Both Stamey and Castleberry said they've repeatedly run into employers who pass over their related military experience for applicants with related civilian experience. But Stamey said the only difference between several military jobs and civilian jobs is you carry a handgun and a rifle when you work.
"As far as the basics, they're the same. A lot of training does translate," Stamey said. "I don't think it's fair at all. If it works in a military scenario, it works in a civilian one."
But some em-ployers, whose image of the returning soldier is a person suffering from post-traumatic stress disorder, have trouble getting past that stereotype.
"The majority coming back do not. They're coming back and getting themselves into the workplace," said Don Smith, East Tennessee's assistant commissioner for the Department of Veterans Affairs. "When they get into the workforce, they traditionally are extremely good employees."
That's what Castleberry tries to tell his bosses. Give him clear orders and he'll get his job done, but when others don't operate the same way, it can be tough for him to relate.

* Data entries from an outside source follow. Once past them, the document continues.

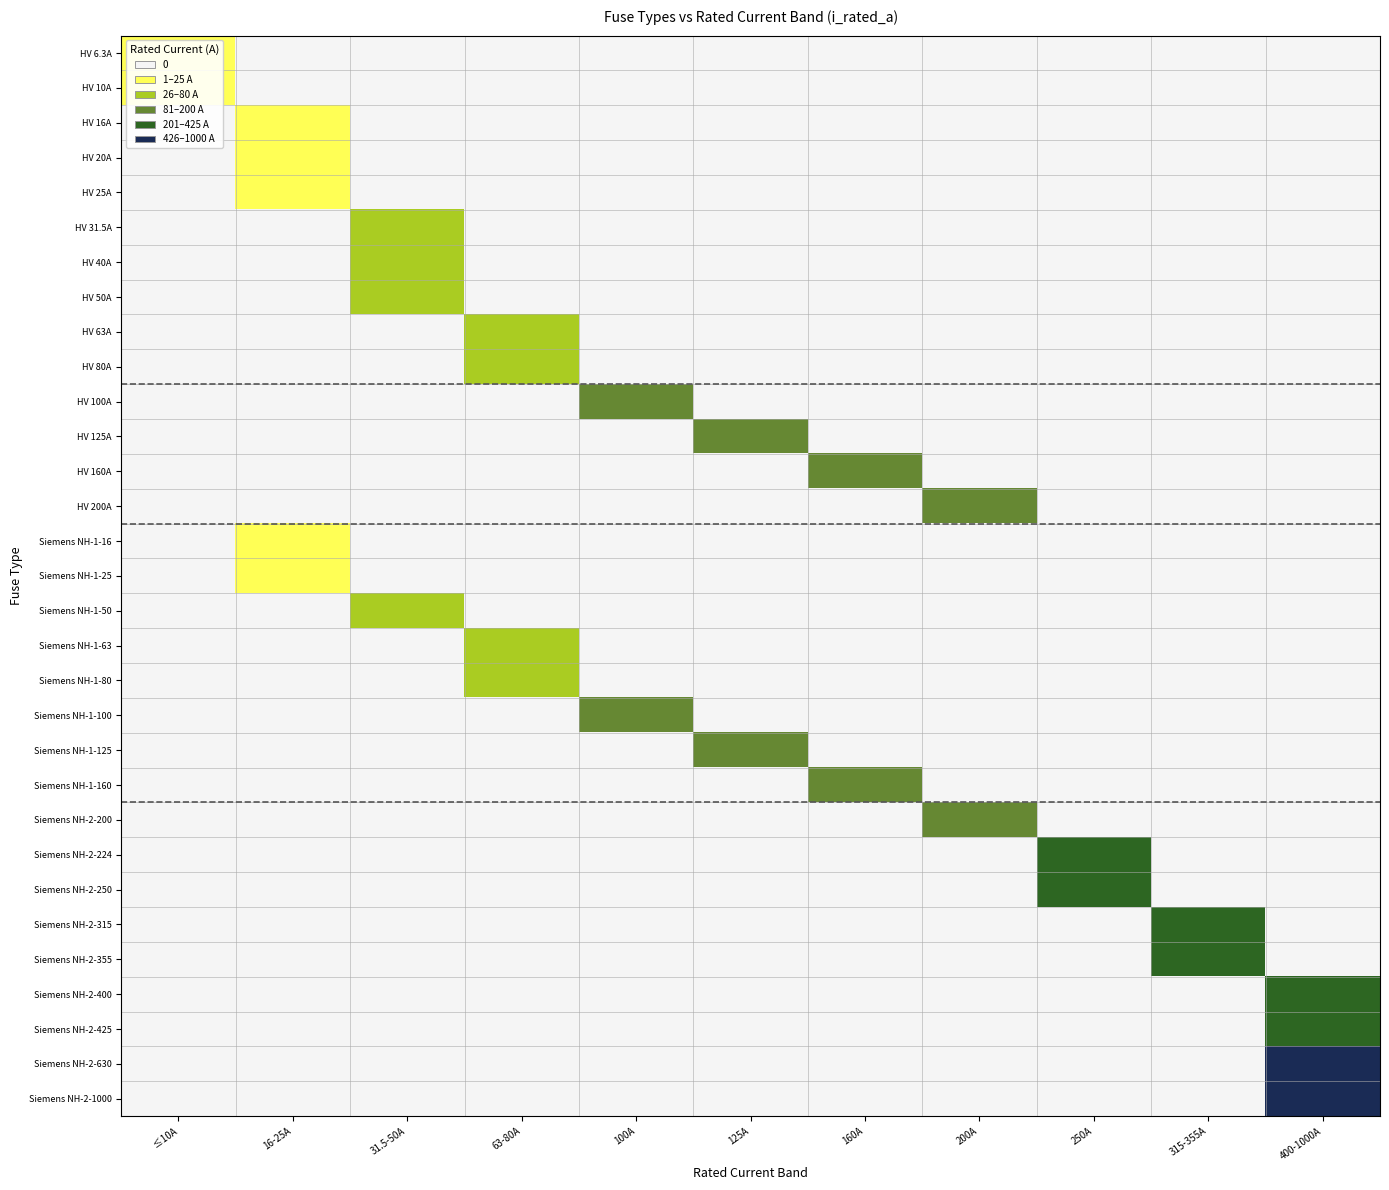

What is the maximum value shown in the chart?

5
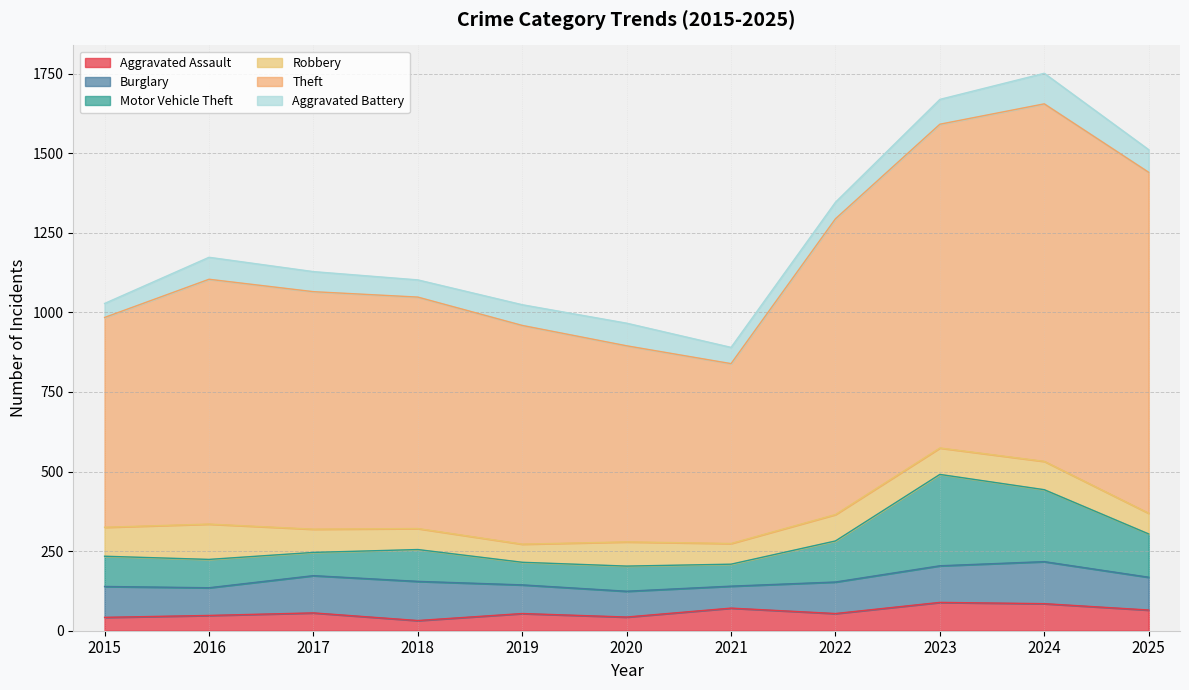

Between 2015 and 2020, which is larger?

2020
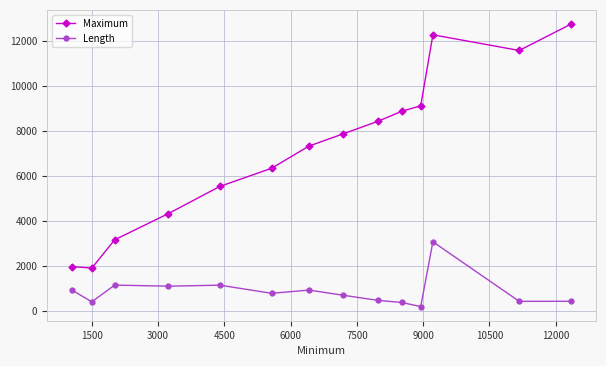

Rank the series by their maximum value, from lowest to highest.

Length, Maximum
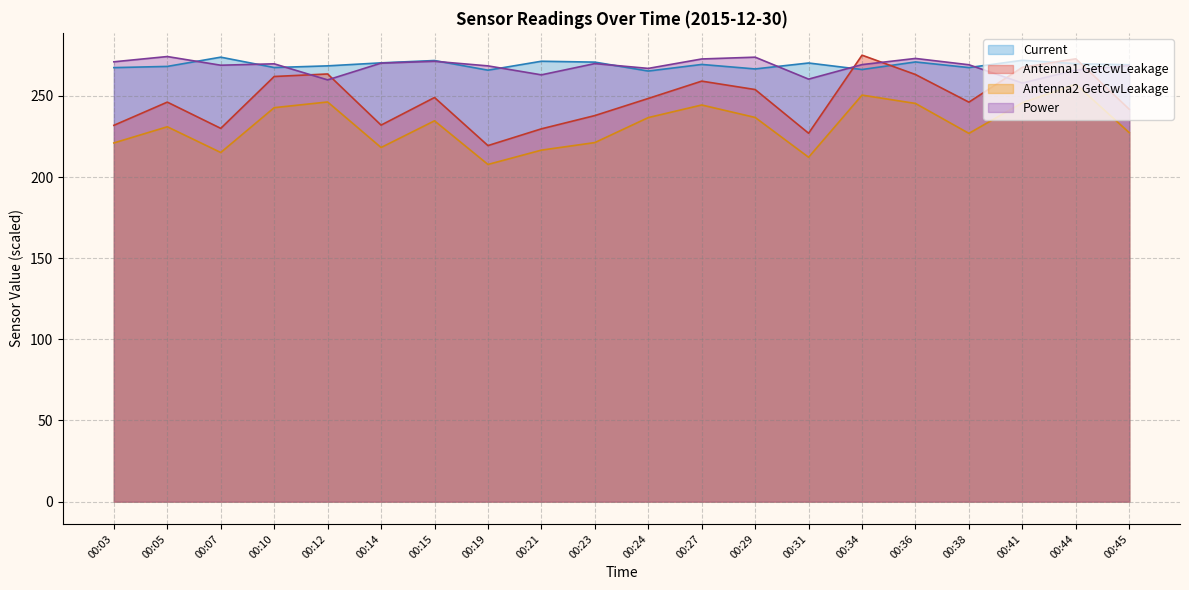

Read the Power value at 00:19.

268.5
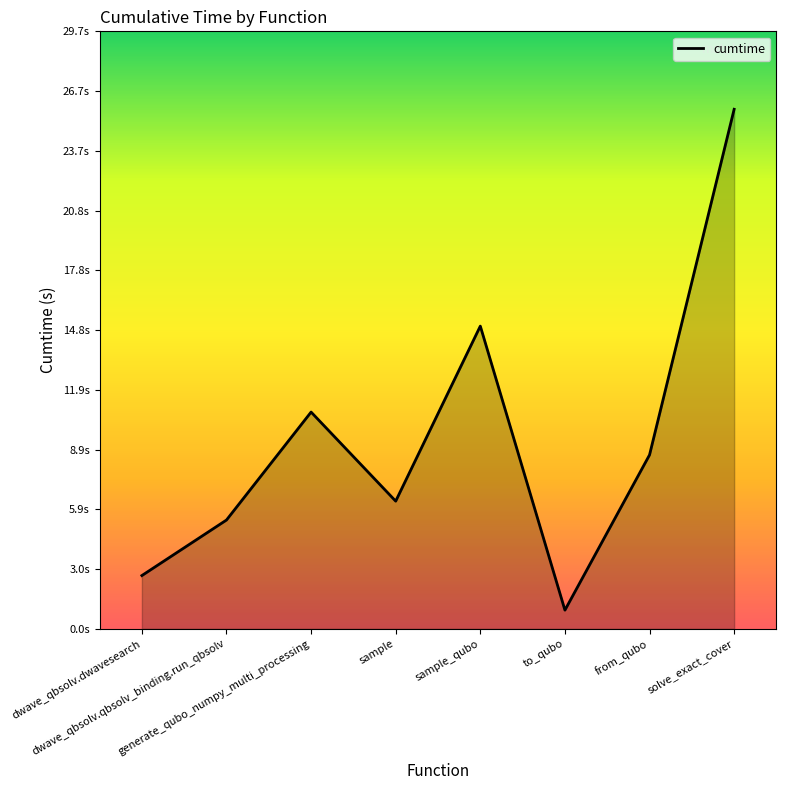

Approximately how many times larger is the value at dwave_qbsolv.qbsolv_binding.run_qbsolv compared to sample?

0.9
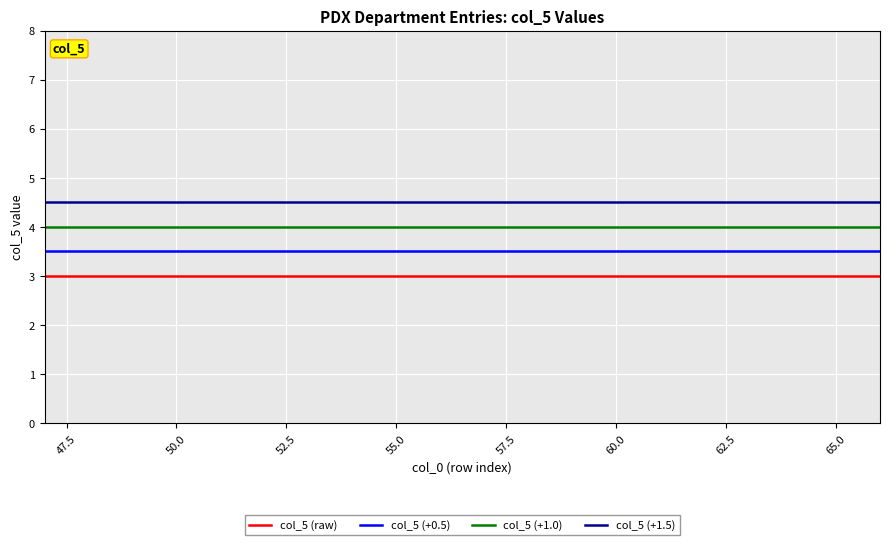

What is the sum of all col_5 (raw) values?

60.0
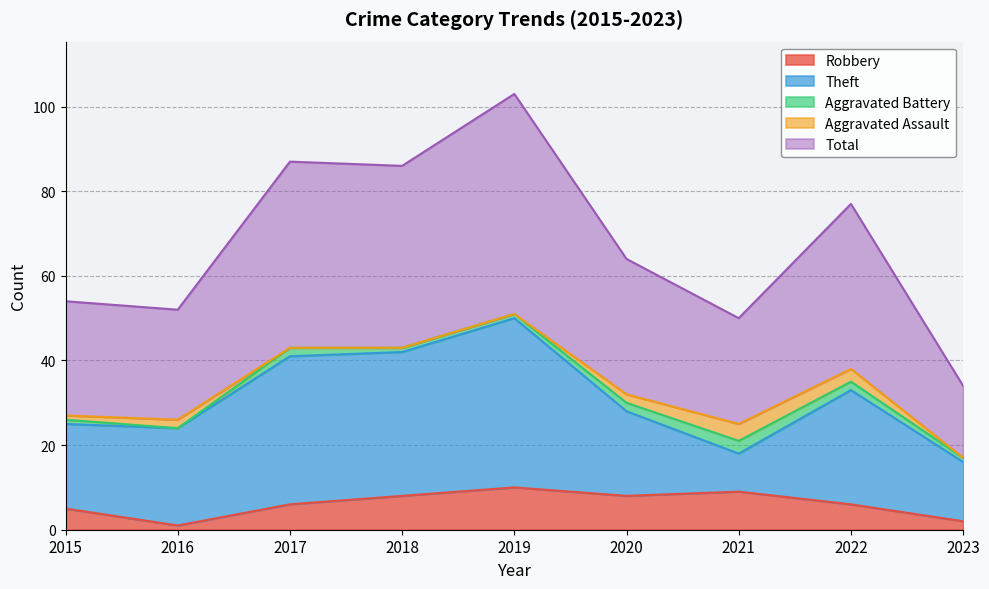

Read the Aggravated Battery value at 2019.

1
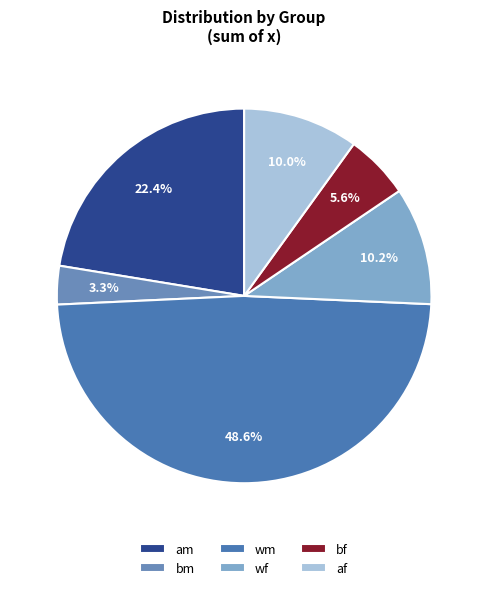

To the nearest percent, what is the combined percentage of af and wm?

59%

Will Credit Make a Difference?
Veterans already see some extra services when looking for jobs. They can skip the line at the unemployment office and are referred to employers a full day before any other applicants. Tennessee gets $3.574 million in grant money for its 55 employees who served 34,475 veterans last year.
Some employers already have seen the military work ethic and are happy to pick up veteran employees whenever they can.
Chattem, a local 80-employee pharmaceutical manufacturer, recently hired a veteran to work in its IT department. Jason Allen, the company's vice president and general manager, said he's had great experience with them in the past.
"We are an organization that manages by objectives, so we believe in accountability, and these people are not new to accountability and objectives," he said.
For employers like Chattem, a tax credit for hiring unemployed veterans would be nice, but rather than act as an incentive, it would equate to a bonus for something they would have done anyway.
U.S. Sen. Lamar Alexander, R-Tenn., said such regulations could be detrimental to creating jobs.
"The 'Returning Heroes' tax credit certainly is an idea Congress ought to take a look at," he said in an email. "Unfortunately, much of this so-called jobs plan will do little to make it easier and cheaper to create private-sector jobs."
But U.S. Rep. Chuck Fleischmann, R-Chattanooga, said this type of program is the way to create more job openings.
"I like to see it done this way through a tax credit to make it an incentive," he said. "Especially when it comes to our veterans, we need to do everything possible to welcome them back."
Castleberry also said such incentives are needed. He's open to most any job, but needs to leave for one weekend a month and two weeks each year for National Guard training in Memphis. Though legally employers can't discriminate, he said his service obligations add to the flood of reasons they see not to hire him.
"If you're in the military, you don't know what to do," he said. "I'm trying to keep my head above water."